The motherboard
Skulltrail Motherboard: Intel DX5400XS Dual Socket Motherboard
The Yorkfield CPU is only a small element of Intel’s Skulltrail Platform. The real magic is the Intel D5400XS motherboard. The motherboard is built around the Seaburg-platform and features 44 PCIe lanes, PCIe 2.0 support, and four channels of DDR2 FB-DIMMs at 800MHz. The motherboard is equipped with 4 PCIe slots and allows BOTH AMD Crossfire and NVIDIA SLI.
Intel has not licensed SLI technology from NVIDIA – they purchased NVIDIA nForce 100 MCPs to enable support for SLI. These nForce 100 chips allow a maximum of two GeForce graphics cards to work together. It’s possible to do SLI with two GeForce 8800GTX’s or “Quad SLI” with a pair of dual-GPU graphics boards such as the GeForce 7950 GX2. NVIDIA has stated: “The nForce 100 SLI MCP will NOT support 3-way SLI. This cannot change even with a driver/bios update.”
The rest of the motherboard has all of the essentials: a Sigmatel 7.1 Dolby Home Theater certified high definition audio with integrated optical output, an Intel GigE network controller, 10 USB 2.0 ports, two 1394a ports, 8 SATA ports including 2 eSATA ports on the rear. Power is supplied by a 24-pin main power connector, two 8-pin EPS12V secondary CPU connectors, and a 4-pin auxillary power input.
Enthusiast Friendly
Beyond the specifications sheet, the Skulltrail motherboard has some exceptional enthusiast-friendly features. First of all, Intel has over-engineered the power regulation for the CPU and memory. Second, Intel gave users the BIOS features needed to take advantage of these features. You can adjust the voltage of every component on the motherboard independent, change the bus speed, and even the multiplier. We did not see a clock divider feature, but did not have time to explore this in detail.
During our time with the system, we came to appreciate several other user-centric features. Like the original DFI LanParty NF4 motherboards, Intel’s Skulltrail board has power and reset buttons on the motherboard itself. Intel has added a blue LED for HDD activity on the motherboard itself. This is a system that can be easily run on a test bench without a full chassis.
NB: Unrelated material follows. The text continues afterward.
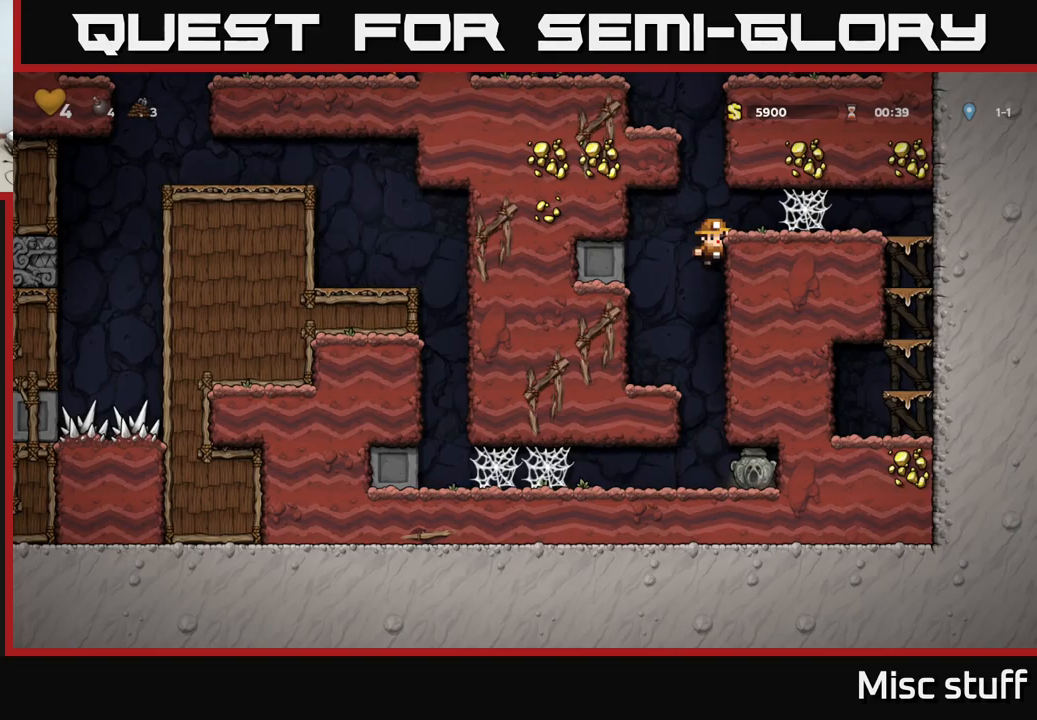
{"buttons": ["DPAD_DOWN"], "left_stick": "center", "events": []}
Intel’s expertise in the enterprise world trickles down to the Skulltrail board as well. Instead of a simple “reset CMOS” jumper there is a Diagnostic Mode jumper. When this jumper is switched, the system will automatically boot into the BIOS system setup. You can choose to reset your password at this time or you can simply make changes to your various BIOS settings. When you save your changes, the system reminds you to turn off the system and replace the jumper to the original configuration. Intel’s flash BIOS utility is also the best in the industry. I found this out first hand.
I’ve bricked motherboards with built in recovery BIOS tools and even bricked motherboards where the flash utility is launched from the BIOS because it misread a sector on the floppy. Sometimes, you’re just unlucky. Sometimes the manufacturer says they support Vista x64, but they really don’t.
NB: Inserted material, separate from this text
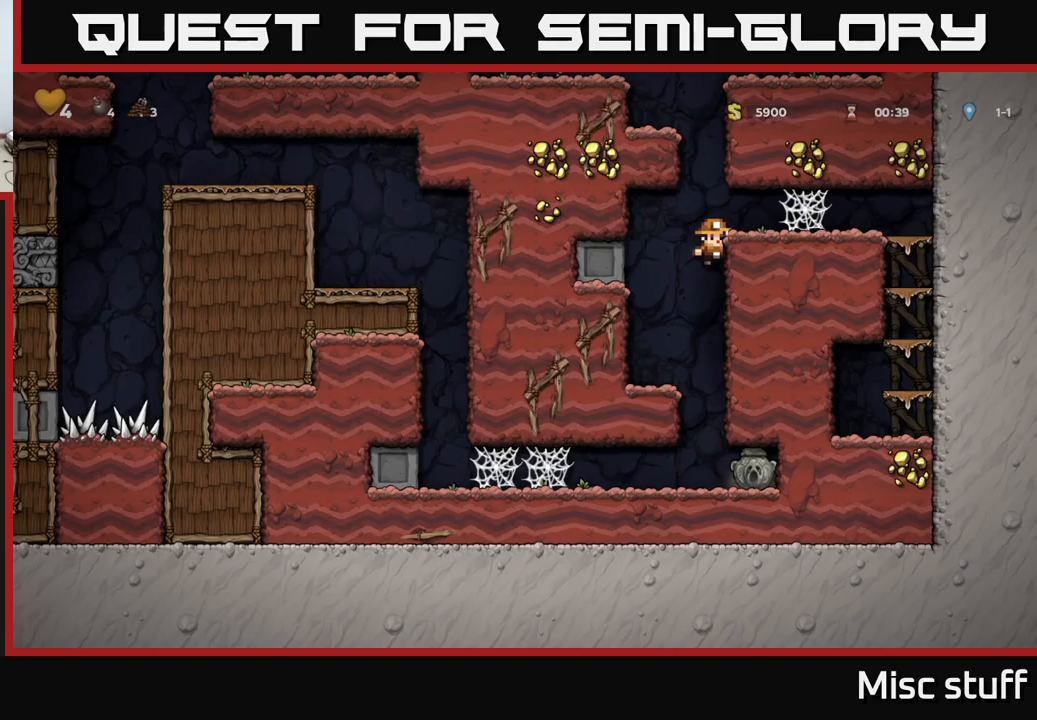
{"buttons": ["DPAD_DOWN"], "left_stick": "center", "events": []}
I had a predicament with the Skulltrail board Intel sent. First of all, it was running an Alpha BIOS release. Second, I was having stability issues where the system would randomly hard lock. Third, the Beta BIOS update I was given two weeks ago would probably fix my bugs. Fourth, the BIOS download from Intel was a Windows application.
I tried running a set of initial benchmarks just in case I bricked the motherboard, but the system was too unstable to even complete a set of benchmarks. Finally, I threw caution to the wind and decided to run the BIOS update.
Every time I flash an Intel motherboard, I am reminded of how cool Intel’s Express Update is. Although you run the application from Windows, the Intel Express BIOS installs itself, reboots the system and automatically flashes the BIOS for you from the protected environment. You get convenience and security!